━━━ Selected text ━━━

<h1><center>BeautifulSoup Spotlight</center></h1>
<center>by Aaron Lee</center>

Hello all! Today we will be taking a look at a very interesting and useful Python library called Beautiful Soup. Beautiful Soup is fundamentally a tool designed to assist users in extracting data from HTML and XML sources through commonly known and used Pythonic idioms. With the help of the Requests Python library, it can also be used to crawl the web and scrape data from online HTML and XML sources. It leverages the nested structure of both HTML and XML files to provide an easily searchable, modifiable, and well parsed document tree. For more information regarding official documentation, please visit https://www.crummy.com/software/BeautifulSoup/bs4/doc/. 

This spotlight assumes that the user has a working understanding of both XML and HTML document structures as well as their applications. If unfamiliar with XML, please consider visiting https://www.howtogeek.com/357092/what-is-an-xml-file-and-how-do-i-open-one/ to bolster or refresh your understanding. Also consider visiting https://study.com/academy/lesson/what-is-an-html-document-structure-types-examples.html for information about HTML.

This spotlight will demonstrate many of the most important functions and features of the Beautiful Soup library alongside some interesting applications of it. 

First, we must confirm that we have the correct packages installed in our respective environment. This can be achieved by running the following lines of code. 

Requests is described as an elegant and simple HTTP library for Python. 
It simplifies the process of sending HTTP/1.1 requests over the web.
Please see https://requests.readthedocs.io/en/master/ for further documentation. 

pip install requests

pip install beautifulsoup4

lxml is a third-party Python parser that is necessary for the xml functions
of the Beautiful Soup library to work.

pip install lxml

Though the html5lib package is not completely necessary, it enables you to use a 
different Beautiful Soup HTML parser than the standard one that handles 
certain types of web pages more efficiently as a result of formatting differences. 

pip install html5lib

Though many environments come pre-installed with these packages, I have included code to install all packages that are necessary for the proper functioning of the Beautiful Soup library above for the sake of completeness. Note that we will be working with beautifulsoup4 version 4.8.2, requests version 2.22.0, lxml version 4.5.0, html5lib version 1.0.1, and Python version 3.7.6 during this demonstration.

━━━ Data records ━━━

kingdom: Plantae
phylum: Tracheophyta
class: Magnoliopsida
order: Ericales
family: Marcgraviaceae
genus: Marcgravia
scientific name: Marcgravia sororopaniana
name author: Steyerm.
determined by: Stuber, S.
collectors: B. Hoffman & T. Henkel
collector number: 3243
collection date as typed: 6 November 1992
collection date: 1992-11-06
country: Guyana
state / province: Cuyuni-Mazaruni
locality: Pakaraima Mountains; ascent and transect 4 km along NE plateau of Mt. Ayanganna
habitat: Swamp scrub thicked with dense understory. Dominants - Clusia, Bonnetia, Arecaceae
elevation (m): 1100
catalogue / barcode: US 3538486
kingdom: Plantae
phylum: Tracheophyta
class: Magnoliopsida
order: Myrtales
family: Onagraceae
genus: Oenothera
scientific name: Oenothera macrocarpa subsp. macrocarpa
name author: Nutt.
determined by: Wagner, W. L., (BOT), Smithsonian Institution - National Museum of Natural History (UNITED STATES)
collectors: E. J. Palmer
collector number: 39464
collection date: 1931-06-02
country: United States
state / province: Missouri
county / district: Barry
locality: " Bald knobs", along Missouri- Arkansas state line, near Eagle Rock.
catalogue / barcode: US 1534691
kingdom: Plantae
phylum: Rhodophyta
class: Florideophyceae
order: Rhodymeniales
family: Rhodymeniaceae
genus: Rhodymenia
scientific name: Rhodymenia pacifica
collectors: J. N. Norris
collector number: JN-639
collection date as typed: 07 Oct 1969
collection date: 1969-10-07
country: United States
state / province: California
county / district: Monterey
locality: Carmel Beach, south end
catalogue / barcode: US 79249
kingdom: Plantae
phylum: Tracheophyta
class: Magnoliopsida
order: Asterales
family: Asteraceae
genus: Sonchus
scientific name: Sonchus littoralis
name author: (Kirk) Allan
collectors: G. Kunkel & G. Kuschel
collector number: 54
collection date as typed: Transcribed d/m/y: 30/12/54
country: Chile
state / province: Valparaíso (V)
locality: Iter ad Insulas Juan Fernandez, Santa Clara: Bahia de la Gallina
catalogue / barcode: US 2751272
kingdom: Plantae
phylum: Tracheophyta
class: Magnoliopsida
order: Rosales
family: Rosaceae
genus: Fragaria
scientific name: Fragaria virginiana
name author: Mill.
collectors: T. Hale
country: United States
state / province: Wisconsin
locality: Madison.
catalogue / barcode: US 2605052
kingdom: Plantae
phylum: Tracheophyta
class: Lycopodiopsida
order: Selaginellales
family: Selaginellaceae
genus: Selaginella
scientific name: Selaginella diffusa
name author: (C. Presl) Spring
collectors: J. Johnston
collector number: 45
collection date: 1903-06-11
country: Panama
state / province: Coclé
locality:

━━━

§ **Challenge 1**:
Say whether each statement agrees with the BeautifulSoup Spotlight, answering yes or no and quoting the deciding words of the text: (a) lxml is needed for the xml functions of Beautiful Soup to work; (b) the html5lib package is required for Beautiful Soup to run; (c) the demonstration uses Python version 3.8.
§ **Challenge 2**:
In the entries, retype everything from the line that contains "county / district: Monterey" down to the line that contains "name author: (C. Presl) Spring", including both of those lines.

§ **Task result 1**:
(a) Yes: "necessary for the xml functions of the Beautiful Soup library to work"
(b) No: "Though the html5lib package is not completely necessary"
(c) No: "Python version 3.7.6"

§ **Task result 2**:
county / district: Monterey
locality: Carmel Beach, south end
catalogue / barcode: US 79249
kingdom: Plantae
phylum: Tracheophyta
class: Magnoliopsida
order: Asterales
family: Asteraceae
genus: Sonchus
scientific name: Sonchus littoralis
name author: (Kirk) Allan
collectors: G. Kunkel & G. Kuschel
collector number: 54
collection date as typed: Transcribed d/m/y: 30/12/54
country: Chile
state / province: Valparaíso (V)
locality: Iter ad Insulas Juan Fernandez, Santa Clara: Bahia de la Gallina
catalogue / barcode: US 2751272
kingdom: Plantae
phylum: Tracheophyta
class: Magnoliopsida
order: Rosales
family: Rosaceae
genus: Fragaria
scientific name: Fragaria virginiana
name author: Mill.
collectors: T. Hale
country: United States
state / province: Wisconsin
locality: Madison.
catalogue / barcode: US 2605052
kingdom: Plantae
phylum: Tracheophyta
class: Lycopodiopsida
order: Selaginellales
family: Selaginellaceae
genus: Selaginella
scientific name: Selaginella diffusa
name author: (C. Presl) Spring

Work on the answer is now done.